Meeting his partner, Kevin McDaid, who was then in a boyband himself and could, therefore, empathise with the sort of unreal existence Mark was experiencing, changed everything.
”The thing that finally set me free was falling in love with Kevin. It’s like the penny dropped. I suddenly realised I didn’t care who knows about this. This is me. This is who I am. I knew that those who loved me, my parents, family, friends, the lads in the band, would still be there and would be supportive”, he recalls.
Although not wanting in any way to become a gay icon or a one-man advice bureau, Mark is conscious that because he is in the public eye, people experiencing their own difficulties with sexuality might look to him as a role model.
“I have no problem with that. But, really, all I can say to people is to be honest with themselves. Bottling it or trying to hide it away is not the right thing to do. In fact, it can be dangerous. All I know is that coming out, for me, was the best thing I have ever done. It changed my life, allowed me to be happy with who I was. I believe everybody should feel free to express who they are as a person. Its not about sex, but about being honest with yourself and others, and being happy. Most important, its about love and everyone has the right to fall in love and have a soul mate without questioning it”, he says.

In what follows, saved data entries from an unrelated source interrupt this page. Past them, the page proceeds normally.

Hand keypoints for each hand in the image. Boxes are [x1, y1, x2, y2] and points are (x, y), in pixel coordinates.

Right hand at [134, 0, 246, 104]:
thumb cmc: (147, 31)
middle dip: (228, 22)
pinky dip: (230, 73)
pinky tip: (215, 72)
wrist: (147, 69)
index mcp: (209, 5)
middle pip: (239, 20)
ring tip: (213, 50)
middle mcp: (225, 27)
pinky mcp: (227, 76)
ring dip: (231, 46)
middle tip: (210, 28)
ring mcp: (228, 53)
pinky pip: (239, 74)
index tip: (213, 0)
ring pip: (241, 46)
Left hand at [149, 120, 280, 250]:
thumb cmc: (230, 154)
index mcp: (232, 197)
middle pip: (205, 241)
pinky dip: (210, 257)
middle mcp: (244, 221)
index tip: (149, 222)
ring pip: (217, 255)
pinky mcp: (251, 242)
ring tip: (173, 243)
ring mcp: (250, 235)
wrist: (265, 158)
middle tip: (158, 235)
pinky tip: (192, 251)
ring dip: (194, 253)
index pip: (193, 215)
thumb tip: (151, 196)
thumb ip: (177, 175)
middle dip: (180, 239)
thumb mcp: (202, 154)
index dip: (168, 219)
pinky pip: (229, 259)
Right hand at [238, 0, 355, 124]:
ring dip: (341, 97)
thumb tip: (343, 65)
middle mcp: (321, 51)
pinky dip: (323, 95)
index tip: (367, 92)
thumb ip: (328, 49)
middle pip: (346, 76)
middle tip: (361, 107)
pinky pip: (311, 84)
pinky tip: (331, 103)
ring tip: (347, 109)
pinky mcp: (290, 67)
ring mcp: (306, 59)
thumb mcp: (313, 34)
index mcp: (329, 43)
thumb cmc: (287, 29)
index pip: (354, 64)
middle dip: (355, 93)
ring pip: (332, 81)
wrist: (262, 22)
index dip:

As to the future, he points out that Westlife schedules are carefully planned to allow each member individual freedom. An instinctively creative person, Mark would like to use this time to develop his interests in art and photography, and he wouldnt rule out the possibility of a West End musical if the opportunity ever arose. But he stresses that Westlife commitments come first.
”From day one, we always said if we were to succeed then Westlife would have to be above everything else, and weve never deviated from that. Our ambition initially would have been just to have a CD in Sligo. We got that and we set our sights on a single in Ireland, then the UK and so on.
“We’ve never got too far ahead of ourselves. But always we knew we had to work at it, and we will continue to do that. I honestly believe Westlife will last as long as we want it and as long as were committed to the work that goes with it. We have much greater control over our own destiny now. I don’t see us packing in any time soon”, he pledges.
As we part company, a mother somewhat sheepishly approaches with two gobsmacked young children, barely able to believe the Westlife star from their bedroom posters is standing in front of them. Mark greets them as if they were long-lost cousins. Happiness shared.